How to run Gulp tasks sequentially one after the other

Question

in the snippet like this:

gulp.task \"coffee\", ->
    gulp.src(\"src/server/**/*.coffee\")
        .pipe(coffee {bare: true}).on(\"error\",gutil.log)
           


        

Answer 1

run-sequence is the most clear way (at least until Gulp 4.0 is released)
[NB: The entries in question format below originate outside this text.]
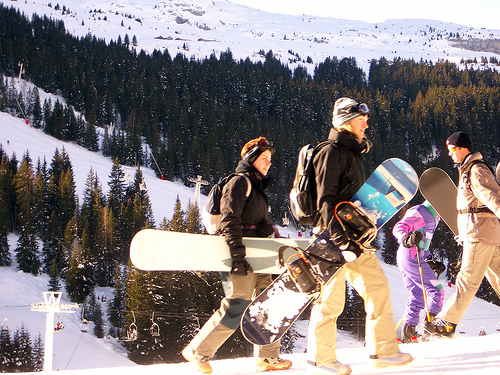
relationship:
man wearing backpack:
[422, 131, 499, 339] [293, 144, 321, 228]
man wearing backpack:
[288, 97, 412, 375] [293, 144, 321, 228]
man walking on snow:
[422, 131, 499, 339] [0, 113, 499, 371]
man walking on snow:
[288, 97, 412, 375] [0, 113, 499, 371]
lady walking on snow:
[181, 135, 293, 374] [0, 113, 499, 371]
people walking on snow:
[393, 190, 455, 343] [0, 113, 499, 371]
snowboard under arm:
[127, 227, 316, 275] [219, 177, 255, 277]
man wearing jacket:
[283, 92, 418, 372] [313, 125, 367, 232]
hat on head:
[328, 95, 368, 130] [331, 93, 373, 143]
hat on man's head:
[448, 127, 473, 147] [442, 117, 485, 169]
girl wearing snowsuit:
[387, 196, 454, 347] [391, 201, 445, 334]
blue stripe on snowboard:
[385, 158, 417, 193] [240, 157, 419, 347]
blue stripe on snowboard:
[355, 183, 395, 227] [240, 157, 419, 347]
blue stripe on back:
[385, 158, 419, 193] [243, 155, 423, 351]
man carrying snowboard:
[288, 97, 412, 375] [240, 157, 419, 347]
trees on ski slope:
[8, 141, 281, 351] [2, 106, 497, 373]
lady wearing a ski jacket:
[181, 135, 293, 374] [219, 176, 291, 277]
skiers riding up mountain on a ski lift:
[107, 306, 165, 354] [32, 287, 212, 374]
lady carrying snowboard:
[181, 135, 293, 374] [120, 225, 304, 277]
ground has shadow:
[0, 332, 499, 374] [349, 348, 499, 374]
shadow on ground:
[349, 348, 499, 374] [0, 332, 499, 374]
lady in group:
[181, 135, 293, 374] [180, 94, 484, 373]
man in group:
[288, 97, 412, 375] [180, 94, 484, 373]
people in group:
[392, 199, 458, 343] [180, 94, 484, 373]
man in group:
[422, 131, 499, 339] [180, 94, 484, 373]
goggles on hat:
[340, 97, 373, 116] [325, 101, 380, 144]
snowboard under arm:
[240, 157, 419, 347] [311, 141, 351, 244]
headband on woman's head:
[240, 138, 273, 160] [241, 137, 275, 177]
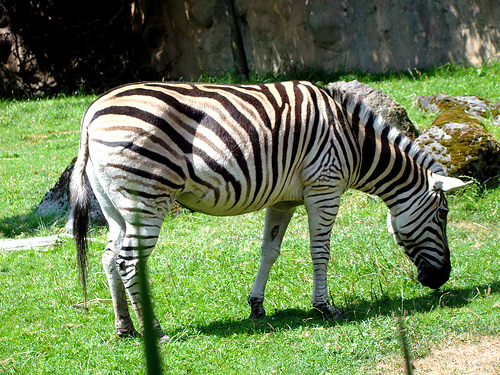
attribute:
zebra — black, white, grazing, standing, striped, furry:
[69, 82, 466, 338]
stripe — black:
[292, 80, 301, 158]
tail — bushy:
[69, 119, 91, 304]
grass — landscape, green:
[7, 226, 498, 374]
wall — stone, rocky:
[1, 0, 498, 99]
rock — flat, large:
[408, 94, 498, 183]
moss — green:
[430, 99, 480, 125]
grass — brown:
[376, 337, 498, 374]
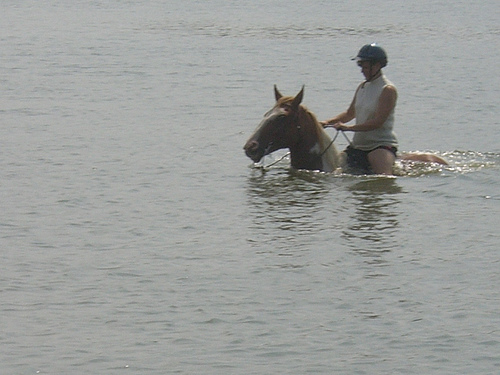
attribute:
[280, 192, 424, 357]
wave — part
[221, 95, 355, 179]
horse — part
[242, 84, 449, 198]
horse — wet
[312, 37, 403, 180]
rider — wet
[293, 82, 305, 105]
ear — short, horse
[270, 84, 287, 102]
ear — short, horse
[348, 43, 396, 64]
cap — blue, colored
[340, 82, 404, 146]
elbow — left elbow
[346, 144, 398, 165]
pant — short, black, colored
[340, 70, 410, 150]
shirt — part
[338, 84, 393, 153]
top — white, sleeveless, light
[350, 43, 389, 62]
helmet — safety helmet, dark colored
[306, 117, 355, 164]
rope — long, narrow, navigating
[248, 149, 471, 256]
wavy water — black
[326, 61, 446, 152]
shirt — white 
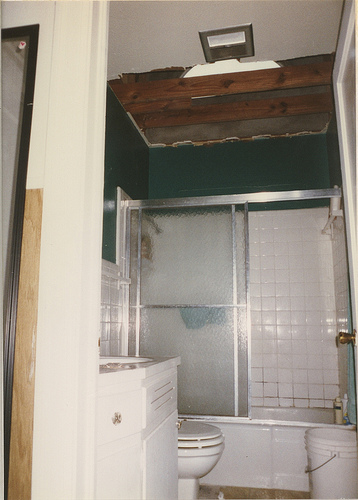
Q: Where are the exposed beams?
A: Ceiling.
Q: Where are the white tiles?
A: Bottom half of wall.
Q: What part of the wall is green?
A: Top half.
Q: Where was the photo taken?
A: Bathroom.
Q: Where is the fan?
A: Next to exposed beams.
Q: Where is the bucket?
A: In front of toilet.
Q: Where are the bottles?
A: In shower.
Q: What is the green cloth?
A: Wash cloth.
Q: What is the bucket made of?
A: Plastic.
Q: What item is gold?
A: Door handle.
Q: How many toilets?
A: One.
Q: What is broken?
A: Ceiling.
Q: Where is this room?
A: In the house.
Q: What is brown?
A: Wood.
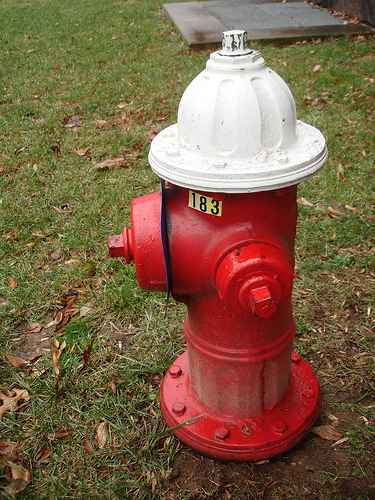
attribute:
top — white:
[147, 28, 327, 194]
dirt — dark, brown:
[152, 390, 373, 498]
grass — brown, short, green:
[0, 0, 160, 196]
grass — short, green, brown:
[3, 6, 109, 406]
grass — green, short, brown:
[55, 98, 138, 173]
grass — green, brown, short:
[13, 16, 354, 485]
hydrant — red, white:
[104, 26, 341, 463]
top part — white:
[151, 30, 339, 200]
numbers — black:
[184, 189, 222, 218]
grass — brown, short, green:
[19, 33, 70, 61]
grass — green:
[4, 3, 148, 183]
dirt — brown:
[174, 455, 212, 488]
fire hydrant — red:
[106, 29, 327, 459]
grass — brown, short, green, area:
[0, 1, 374, 499]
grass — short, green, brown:
[2, 2, 158, 499]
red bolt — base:
[214, 425, 229, 438]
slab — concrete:
[162, 0, 355, 51]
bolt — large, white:
[221, 28, 247, 55]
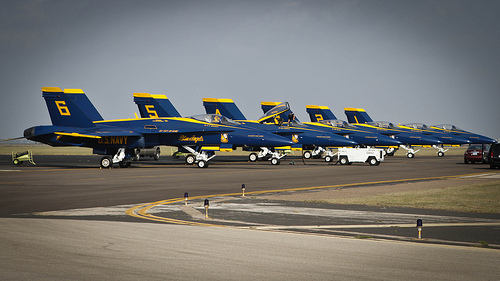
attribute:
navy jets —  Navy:
[23, 85, 499, 164]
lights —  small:
[182, 182, 423, 239]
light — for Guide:
[405, 210, 427, 240]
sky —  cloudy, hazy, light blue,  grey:
[0, 1, 498, 146]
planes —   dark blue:
[85, 117, 286, 205]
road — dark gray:
[5, 153, 496, 278]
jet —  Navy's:
[22, 84, 293, 168]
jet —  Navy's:
[133, 92, 355, 166]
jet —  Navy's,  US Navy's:
[203, 99, 368, 161]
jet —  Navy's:
[260, 101, 401, 164]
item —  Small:
[10, 149, 36, 165]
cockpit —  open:
[254, 102, 306, 127]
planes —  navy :
[25, 88, 280, 252]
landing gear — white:
[101, 143, 138, 168]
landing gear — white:
[178, 138, 215, 167]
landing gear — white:
[245, 143, 287, 168]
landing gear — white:
[308, 145, 331, 162]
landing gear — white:
[386, 144, 418, 158]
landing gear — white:
[462, 144, 480, 156]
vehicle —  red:
[463, 139, 490, 166]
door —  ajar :
[483, 144, 491, 160]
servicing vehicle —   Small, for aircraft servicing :
[337, 142, 387, 167]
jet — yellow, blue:
[41, 85, 230, 159]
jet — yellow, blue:
[132, 88, 262, 143]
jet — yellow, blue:
[264, 93, 356, 140]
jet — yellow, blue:
[201, 95, 321, 135]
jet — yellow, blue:
[402, 116, 470, 141]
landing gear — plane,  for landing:
[246, 142, 288, 166]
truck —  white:
[275, 87, 410, 220]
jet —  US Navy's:
[26, 81, 248, 173]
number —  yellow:
[50, 95, 74, 118]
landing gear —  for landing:
[401, 145, 426, 162]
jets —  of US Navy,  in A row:
[5, 85, 497, 169]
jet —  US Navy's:
[17, 81, 302, 162]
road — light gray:
[227, 230, 378, 279]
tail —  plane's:
[42, 89, 101, 127]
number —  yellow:
[52, 100, 72, 118]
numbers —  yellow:
[50, 100, 70, 118]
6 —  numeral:
[52, 100, 70, 120]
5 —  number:
[144, 102, 159, 122]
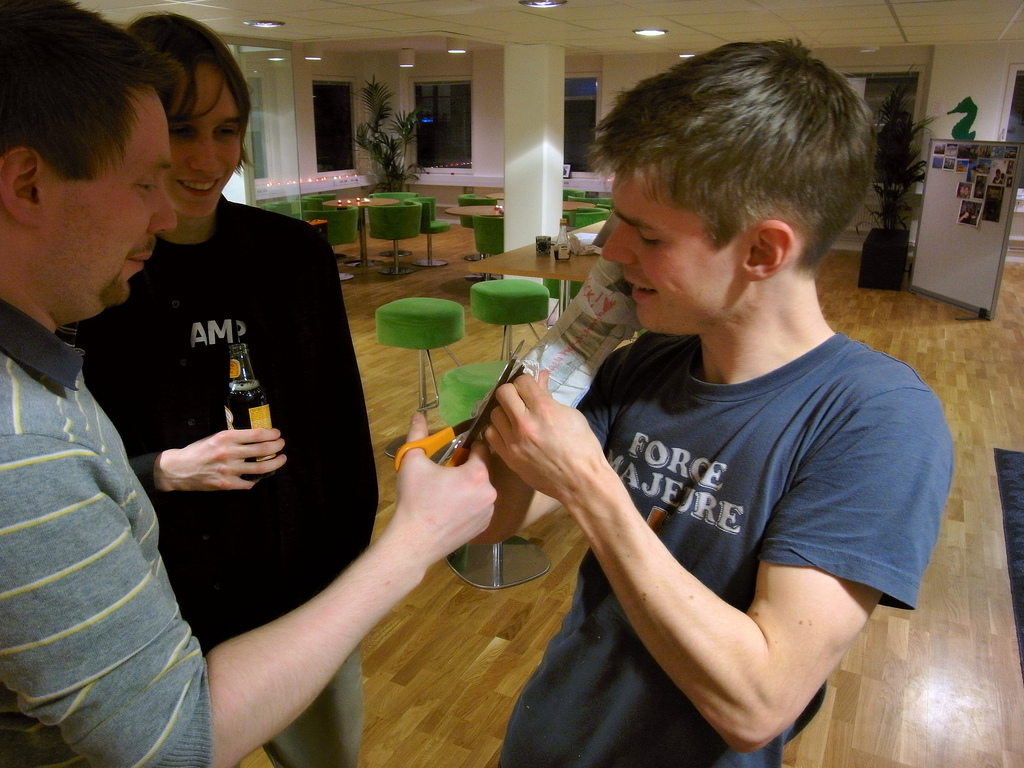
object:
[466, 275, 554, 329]
seat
With run-sequence, your task will look like this:

var sequence = require('run-sequence');
/* ... */
gulp.task('develop', function (done) {
    sequence('clean', 'coffee', done);
});

But if you (for some reason) prefer not using it, gulp.start method will help:

gulp.task('develop', ['clean'], function (done) {
    gulp.on('task_stop', function (event) {
        if (event.task === 'coffee') {
            done();
        }
    });
    gulp.start('coffee');
});

Note: If you only start task without listening to result, develop task will finish earlier than coffee, and that may be confusing.

You may also remove event listener when not needed

gulp.task('develop', ['clean'], function (done) {
    function onFinish(event) {
        if (event.task === 'coffee') {
            gulp.removeListener('task_stop', onFinish);
            done();
        }
    }
    gulp.on('task_stop', onFinish);
    gulp.start('coffee');
});

Consider there is also task_err event you may want to listen to. task_stop is triggered on successful finish, while task_err appears when there is some error.

You may also wonder why there is no official documentation for gulp.start(). This answer from gulp member explains the things:

gulp.start is undocumented on purpose because it can lead to complicated build files and we don't want people using it

(source: https://github.com/gulpjs/gulp/issues/426#issuecomment-41208007)